Ads


 

Jumat, 09 Oktober 2020, Oktober 09, 2020 WIB
Last Updated 2020-10-09T07:40:47Z
DPC GAMKI BitungGMNITolak Omnibus LawTolak UU MinerbaUU Omnibus Law

Apa Urgensinya UU Cipta Kerja Omnibus Law di Tengah Pandemi Saat Ini.?


JOURNALTELEGRAF – Gerakan Mahasiswa Nasional Indonesia (GMNI) Kota Bitung, menolak keras UU Cipta Kerja Omnibus Law, yang telah disahkan ditengah gejolak pandemi.


Giprianto Damulawan Wakil Ketua Bidang Pemgembangan Ekonomi DPC GMNI Kota Bitung. (Foto: Istimewa)


Giprianto Damulawa, Wakil Ketua Bidang Pengembangan Ekonomi Gerakan Dewan Pimpinan Cabang (DPC) GMNI Bitung, menyampaikan dalam pengesahan UU Cipta Kerja Omnibus Law, saat ini sama sekali tidak memiliki urgensi.


“Kalau memang UU Cipta Kerja Omnibus Law 2020 isinya tidak berbeda dengan isi UU ketenagakerjaan tahun 2003 maka letak urgensinya dimana? Jadi pembenaran pengesahan ruu ciptaker 2020 dengan menggunakan dalil UU 2003 adalah pembenaran yang gugur,” terang Giprianto saat ditemui wataran journaltelegraf.com. Jumat (09/10/2020).


Lanjutnya, maksud dan tujuannya adalah memperlancar investasi maka yang perlu dibenahi adalah dari segi prosedur investasi pengusahanya bukan mengobok-obok urusan buruh dan karyawan.


“UU ciptaker 2020 merupakan pasal karet yg sangat menguntungkan pengusaha, salah satu contoh pasal 1 bahwa perhitungan pesangon bisa jadi lebih kurang dari pesangon sebelumnya karena perusahaan memegang kendali penuh, jika ia tidak suka maka perhitungannya bisa dikurangi (bukan menghilangkan) dan perusahaan tersebut tidak terjerat hukum,” imbuhnya.

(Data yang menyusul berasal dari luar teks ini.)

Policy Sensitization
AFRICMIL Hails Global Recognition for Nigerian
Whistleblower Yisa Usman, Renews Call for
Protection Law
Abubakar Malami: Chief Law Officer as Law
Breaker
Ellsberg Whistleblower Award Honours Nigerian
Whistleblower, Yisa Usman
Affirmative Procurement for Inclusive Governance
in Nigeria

Dirinya menambahkan,  UU ciptaker 2020 pesangon tetap ada, tapi jumlahnya berkurang sementara sistem outsourcing masih diterapkan maka otomatis akan dikontrak terus menerus dan tidak ada pengangkatan karyawan tetap, kalau begitu artinya buruh tidak akan menerima pesangon.


“Jangan mengotak-atik yang sudah terbaik menurut buruh, jika alasannya adalah untuk kesejahteraan maka berani tidak mengambil langkah menghapus sistem outsourching ?,” tegas Kader GMNI Kota Bitung.